When does SLURM set the date to count the age for the scheduler?
Simply it sets it, whenever a job gets the OK, for NODELIST(REASON)=(Priority).
But is that the way it should be?
Here two examples:
- A node has a failure and a job gets requeued.
- A job is dependent on other job(s).
In both cases, the age will start at the moment the job can run and not at the time it was submitted.
What are the consequences?
Some jobs get delayed behind others, because the ageing starts not on submission.
Here an example, when submitting jobs J1 - J100 with depending jobs D1to10 - D91to100. Even you submit J1 - J10, D1to10, J11 - 20, D11to20, … SLURM will schedule them J1 - J100, D1to10 - D91to100. Hence, you need to wait until your last submitted job J100 finished before the jobs D* start and therefore you won’t get results on an already finished part, because a dependent post-processing is still pending to late in the queue. (I concentrate in the details on this example because that is reproduceable with a single account)
In the case of a requeue, it is even worse, that you can even not do anything about getting suddenly a run being done later, even this might be a more important one among yours (but SLURM decides to submit one of your others in the queue before doing the requeued one).

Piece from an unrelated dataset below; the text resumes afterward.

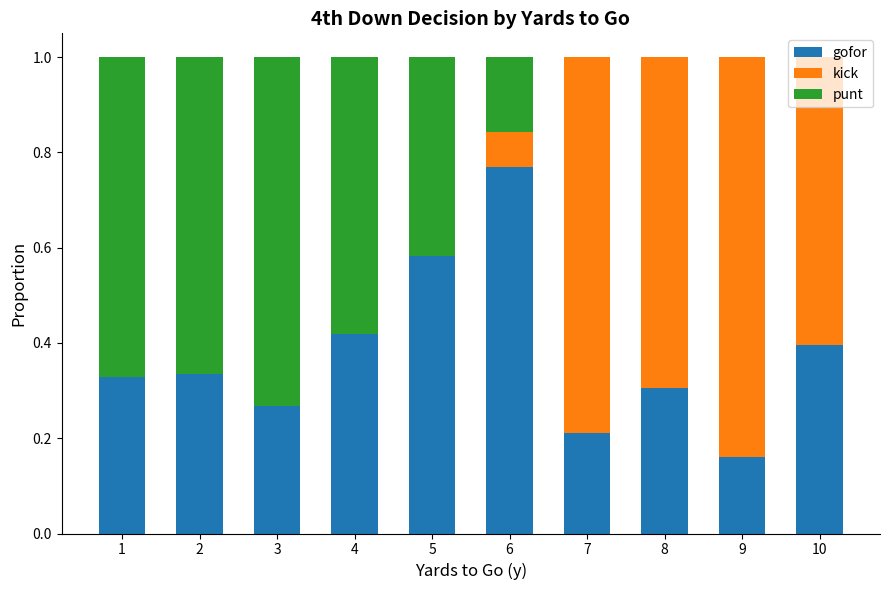

What is the total value across all series at 1?

1.0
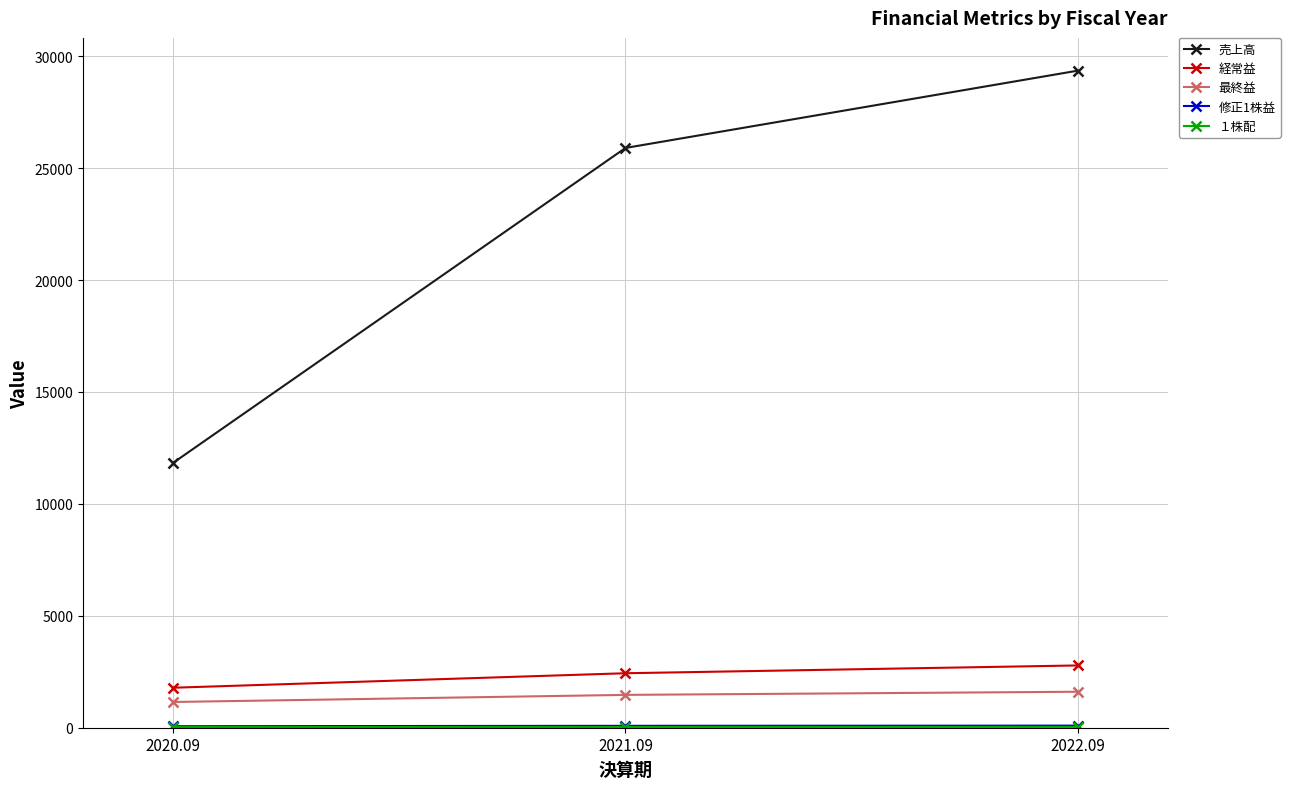

What is the value of the 売上高 point at the 1st from the left?

11843.0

Sure you can cancel and resubmit your other jobs, which will cause a waste of your and CPU time. Additionally, it won’t help when other users submitted a lot of jobs, too (Hence, a very limited workaround).
A workaround, one shouldn’t use.
For the dependent jobs one could get around wrong age, by not using the dependency option of SLURM, but instead put it as a job, which till wait/sleep until the others finish, but can run directly after, because it is already running. This would block CPUs with code just waiting, hence I recommend no one to do that.
What I’d like to have changed?
Is it possible to configure SLURM such that the ageing always uses the difference between submission and now, instead of ready to run and now?
(This would help stopping the need for people using dirty workarounds as stated before.)